Es gibt keinen Hinweis das die Hälfte des Geldes an mich geht! Eigentlich haben meine Frau und ich ein gutes Verhältnis und aus diesem Grund war ich wohl ein wenig blauäugig!
Das Nißbrauchrecht habe ich per Unterschriftsbeglaubigung bei der Stadt aufgegeben, also nicht per Vertrag beim Notar!

Ich würde jetzt auf jeden Fall sofort mit dem Notar Kontakt
aufnehmen und ihm deine Befürchtungen mitteilen und ihm
andeuten, dass Du ein Haftungsrisiko bei ihm für den Fall
siehst, dass Deine Ex nicht bereit ist die Hälfte
rauszurücken. Dann wird er sicherlich schnell reagieren.

Das würde ich ja gerne tun, nur scheint es mir doch so als hätte ich gar kein Recht dazu, da der Vertrag ja nur zwischen meiner Frau und dem Käufer gemacht wurde.

Gruß
Peter

Hallo,

ich würde tritzdem zunächst mal den Notar kontaktieren. Auch wenn er bislang nicht wissen konnte, dass da Schutzpflichten zu Gunsten Dritter bestanden haben (und er damit natürlich auch aus der Haftung wäre), wird er sich Streß ersparen wollen und vermutlich kooperativ sein und sehen, was sich noch machen lässt. Man soll ja nicht immer gleich das Schlechteste von Menschen denken, aber wenn hier zumindest potentiell die Gefahr besteht, dass er in irgendwelche Unterlassungstatbestände verwickelt werden könnte, weil er nach jetzt erfolgter Kenntnisnahme von möglichen dich benachteiligenden Dingen nichts unternommen hat, wird er vermutlich auch im eigenen Interesse gerne zur Klärung beitragen wollen.

Ansonsten kann es natürlich banale Gründe für die Änderung der Bankverbindung geben, z.B. den Hinweis des Notars, dass auf einem gemeinsamen Konto natürlich auch die Gefahr bestehen könnte, dass Du sofort das gesamte eingehende Geld abräumst und deine Frau dann dumm dastehen könnte. Geht das Geld erstmal auf ihr Konto und sie überweist dann nur die Hälfte, ist sie besser geschützt.

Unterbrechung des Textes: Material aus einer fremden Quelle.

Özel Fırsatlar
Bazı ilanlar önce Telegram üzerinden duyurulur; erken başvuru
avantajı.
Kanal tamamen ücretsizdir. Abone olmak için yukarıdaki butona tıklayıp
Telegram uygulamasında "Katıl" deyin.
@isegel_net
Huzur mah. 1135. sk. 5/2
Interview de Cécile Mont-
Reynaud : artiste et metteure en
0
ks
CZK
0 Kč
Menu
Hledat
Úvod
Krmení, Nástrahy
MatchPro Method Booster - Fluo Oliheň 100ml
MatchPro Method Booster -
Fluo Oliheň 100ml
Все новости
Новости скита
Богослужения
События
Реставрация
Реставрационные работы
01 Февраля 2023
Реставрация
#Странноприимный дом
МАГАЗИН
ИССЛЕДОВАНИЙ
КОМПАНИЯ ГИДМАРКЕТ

Aber ganz klare Sache: Hier hätte man sich vorher anständig anwaltlich (parteiisch) beraten lassen sollen und dann auf gemeinsam zu stellende GB-Anträge und einen Vertrag bestehen müssen, der die Aufteilung des Kaufpreises regelt und sicherstellt, dass beide Erlöshälften sicher direkt an die beiden Begünstigten fließen.